- **Requirement**
Return the complete text on the Örebro musculoskeletal pain questionnaire word for word, with nothing changed.

- **Text passage**

Content starts

Örebro musculoskeletal pain questionnaire484

Explanatory notes

The Örebro musculoskeletal pain questionnaire (ÖMPQ) is a ‘yellow flag’ screening tool that predicts long-term disability and failure to return to work when completed 4–12 weeks following a soft tissue injury.485 A cut-off score of 105 has been found to predict (with 95% accuracy) those who will recover, those who will have no further sick leave in the next six months (with 81% accuracy), and those who will have long-term sick leave (with 67% accuracy).484

The ÖMPQ predicted failure to return to work six months after compensable musculoskeletal injury in a NSW population of workers. The injuries in the study group were mixed, and the ÖMPQ was found to be more specific and sensitive for back injuries. In workers with back injuries screened at 4–12 weeks, a cut-off score of 130 correctly predicted 86% of those who failed to return to work.486

Identification through the ÖMPQ of workers at risk of failing to return to work due to personal and environmental factors provides the opportunity for treating practitioners to apply appropriate interventions (including the use of activity programs based on cognitive behavioural strategies) to reduce the risk of long-term disability in injured workers. Evidence indicates that these factors can be changed if they are addressed.487–489

Administering the questionnaire

The ÖMPQ is designed to be a self-administered tool completed by the worker in a quiet environment without assistance from any other person. A detailed explanation is provided by the person administering the questionnaire:

Information from this questionnaire helps us understand your problem better, and it especially helps us evaluate the possible long-term consequences your pain may have. It is important that you read each question carefully and answer it as best you can. There are no right or wrong answers. Please answer every question. If you have difficulty, select the answer that best describes your situation.

Where uncertainty or a request for more information is expressed, encouragement is provided to ‘answer as best you can’. The questionnaire item may be read aloud to assist; however, the question should not be rephrased. All questions should be answered, as missing values will reduce validity.490

Scoring instructions

  • For Question 5, count the number of pain sites and multiply by two – this is the score (maximum score allowable is 10).
  • For Questions 6 and 7 the score is the number bracketed after the ticked box.
  • For Questions 8, 9, 10, 11, 13, 14, 15, 18, 19 and 20 the score is the number that has been ticked or circled.
  • For Questions 12, 16, 17, 21, 22, 23, 24 and 25 the score is 10 minus the number that has been circled.
  • Write the score in the shaded area beside each item.
  • Add up the scores for Questions 5 to 25 – this is the total ÖMPQ score.

Content ends

- **Records**

Content starts

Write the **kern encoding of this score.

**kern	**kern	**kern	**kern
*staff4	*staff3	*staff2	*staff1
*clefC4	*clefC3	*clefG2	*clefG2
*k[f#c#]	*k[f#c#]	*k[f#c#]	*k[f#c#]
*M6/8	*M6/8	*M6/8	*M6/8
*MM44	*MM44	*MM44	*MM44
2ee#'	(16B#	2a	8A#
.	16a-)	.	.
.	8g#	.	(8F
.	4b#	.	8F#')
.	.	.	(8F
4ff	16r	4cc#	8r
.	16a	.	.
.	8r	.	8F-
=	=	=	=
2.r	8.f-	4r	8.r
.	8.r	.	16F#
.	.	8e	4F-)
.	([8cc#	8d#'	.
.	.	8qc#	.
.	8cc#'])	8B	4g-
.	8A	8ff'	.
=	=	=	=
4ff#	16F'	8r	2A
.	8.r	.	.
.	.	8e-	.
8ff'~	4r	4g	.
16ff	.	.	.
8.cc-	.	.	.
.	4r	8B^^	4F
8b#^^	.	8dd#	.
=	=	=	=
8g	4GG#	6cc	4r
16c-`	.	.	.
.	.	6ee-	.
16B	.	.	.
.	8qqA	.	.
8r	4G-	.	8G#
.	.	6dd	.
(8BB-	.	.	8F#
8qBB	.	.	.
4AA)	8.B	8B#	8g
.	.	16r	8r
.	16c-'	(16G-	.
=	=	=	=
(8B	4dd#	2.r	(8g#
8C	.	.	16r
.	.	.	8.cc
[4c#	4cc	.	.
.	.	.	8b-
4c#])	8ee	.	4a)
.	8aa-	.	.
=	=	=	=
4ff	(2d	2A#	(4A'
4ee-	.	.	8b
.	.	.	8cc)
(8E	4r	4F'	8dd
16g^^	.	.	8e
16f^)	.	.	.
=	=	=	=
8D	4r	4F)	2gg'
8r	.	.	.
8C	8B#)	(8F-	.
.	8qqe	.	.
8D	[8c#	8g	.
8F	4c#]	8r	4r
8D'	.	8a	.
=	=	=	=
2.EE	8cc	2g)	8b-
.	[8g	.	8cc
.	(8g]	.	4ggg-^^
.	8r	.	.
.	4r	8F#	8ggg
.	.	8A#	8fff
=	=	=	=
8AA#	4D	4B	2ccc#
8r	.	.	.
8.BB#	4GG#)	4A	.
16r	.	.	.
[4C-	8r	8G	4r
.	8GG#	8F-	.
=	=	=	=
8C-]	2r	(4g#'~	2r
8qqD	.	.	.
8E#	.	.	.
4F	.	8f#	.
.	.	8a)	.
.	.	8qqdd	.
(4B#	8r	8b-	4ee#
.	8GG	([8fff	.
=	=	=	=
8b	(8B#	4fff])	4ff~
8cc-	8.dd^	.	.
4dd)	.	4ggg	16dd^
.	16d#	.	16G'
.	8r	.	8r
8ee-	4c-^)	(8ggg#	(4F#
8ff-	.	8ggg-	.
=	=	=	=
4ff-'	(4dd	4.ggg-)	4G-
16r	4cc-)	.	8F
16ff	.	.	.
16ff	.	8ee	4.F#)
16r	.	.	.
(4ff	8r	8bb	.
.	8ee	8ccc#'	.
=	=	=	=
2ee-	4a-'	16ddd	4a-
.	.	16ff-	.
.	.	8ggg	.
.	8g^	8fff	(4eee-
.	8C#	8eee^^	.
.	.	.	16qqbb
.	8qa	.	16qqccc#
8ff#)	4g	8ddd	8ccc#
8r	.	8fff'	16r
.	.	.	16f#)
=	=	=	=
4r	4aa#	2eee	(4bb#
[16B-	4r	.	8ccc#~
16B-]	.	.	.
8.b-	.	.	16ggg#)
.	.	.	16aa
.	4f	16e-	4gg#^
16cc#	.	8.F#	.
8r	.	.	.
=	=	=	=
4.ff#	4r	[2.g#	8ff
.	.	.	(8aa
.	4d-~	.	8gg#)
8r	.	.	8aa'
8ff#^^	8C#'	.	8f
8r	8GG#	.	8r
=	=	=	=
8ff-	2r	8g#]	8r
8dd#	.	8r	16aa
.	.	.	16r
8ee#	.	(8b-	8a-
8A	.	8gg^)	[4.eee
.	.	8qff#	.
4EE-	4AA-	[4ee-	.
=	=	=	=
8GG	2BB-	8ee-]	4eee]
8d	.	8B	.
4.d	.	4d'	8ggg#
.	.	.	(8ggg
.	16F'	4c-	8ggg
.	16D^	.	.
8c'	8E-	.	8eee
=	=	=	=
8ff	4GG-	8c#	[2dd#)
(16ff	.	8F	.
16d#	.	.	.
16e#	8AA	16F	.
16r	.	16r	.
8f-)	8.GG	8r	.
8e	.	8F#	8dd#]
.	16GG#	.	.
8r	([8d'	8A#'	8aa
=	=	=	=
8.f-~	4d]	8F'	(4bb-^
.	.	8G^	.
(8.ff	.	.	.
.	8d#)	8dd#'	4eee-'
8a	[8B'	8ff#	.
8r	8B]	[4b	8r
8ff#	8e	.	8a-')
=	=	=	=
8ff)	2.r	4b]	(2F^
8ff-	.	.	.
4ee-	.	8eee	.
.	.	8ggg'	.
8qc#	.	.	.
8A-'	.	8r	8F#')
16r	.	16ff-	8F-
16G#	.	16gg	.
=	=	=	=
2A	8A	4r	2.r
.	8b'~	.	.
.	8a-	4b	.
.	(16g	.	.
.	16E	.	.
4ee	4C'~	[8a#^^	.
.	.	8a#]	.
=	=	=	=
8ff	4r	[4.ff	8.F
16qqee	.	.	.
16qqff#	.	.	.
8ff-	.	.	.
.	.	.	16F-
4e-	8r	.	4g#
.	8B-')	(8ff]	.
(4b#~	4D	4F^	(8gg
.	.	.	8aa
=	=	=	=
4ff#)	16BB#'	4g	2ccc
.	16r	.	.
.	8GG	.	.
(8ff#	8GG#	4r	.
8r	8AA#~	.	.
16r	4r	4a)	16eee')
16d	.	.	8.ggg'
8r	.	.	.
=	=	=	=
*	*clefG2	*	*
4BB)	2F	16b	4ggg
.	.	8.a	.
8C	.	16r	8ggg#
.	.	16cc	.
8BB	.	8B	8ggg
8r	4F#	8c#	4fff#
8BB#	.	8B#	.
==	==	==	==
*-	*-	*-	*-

Content ends

- **Worked solution**
Örebro musculoskeletal pain questionnaire484

Explanatory notes

The Örebro musculoskeletal pain questionnaire (ÖMPQ) is a ‘yellow flag’ screening tool that predicts long-term disability and failure to return to work when completed 4–12 weeks following a soft tissue injury.485 A cut-off score of 105 has been found to predict (with 95% accuracy) those who will recover, those who will have no further sick leave in the next six months (with 81% accuracy), and those who will have long-term sick leave (with 67% accuracy).484

The ÖMPQ predicted failure to return to work six months after compensable musculoskeletal injury in a NSW population of workers. The injuries in the study group were mixed, and the ÖMPQ was found to be more specific and sensitive for back injuries. In workers with back injuries screened at 4–12 weeks, a cut-off score of 130 correctly predicted 86% of those who failed to return to work.486

Identification through the ÖMPQ of workers at risk of failing to return to work due to personal and environmental factors provides the opportunity for treating practitioners to apply appropriate interventions (including the use of activity programs based on cognitive behavioural strategies) to reduce the risk of long-term disability in injured workers. Evidence indicates that these factors can be changed if they are addressed.487–489

Administering the questionnaire

The ÖMPQ is designed to be a self-administered tool completed by the worker in a quiet environment without assistance from any other person. A detailed explanation is provided by the person administering the questionnaire:

Information from this questionnaire helps us understand your problem better, and it especially helps us evaluate the possible long-term consequences your pain may have. It is important that you read each question carefully and answer it as best you can. There are no right or wrong answers. Please answer every question. If you have difficulty, select the answer that best describes your situation.

Where uncertainty or a request for more information is expressed, encouragement is provided to ‘answer as best you can’. The questionnaire item may be read aloud to assist; however, the question should not be rephrased. All questions should be answered, as missing values will reduce validity.490

Scoring instructions

  • For Question 5, count the number of pain sites and multiply by two – this is the score (maximum score allowable is 10).
  • For Questions 6 and 7 the score is the number bracketed after the ticked box.
  • For Questions 8, 9, 10, 11, 13, 14, 15, 18, 19 and 20 the score is the number that has been ticked or circled.
  • For Questions 12, 16, 17, 21, 22, 23, 24 and 25 the score is 10 minus the number that has been circled.
  • Write the score in the shaded area beside each item.
  • Add up the scores for Questions 5 to 25 – this is the total ÖMPQ score.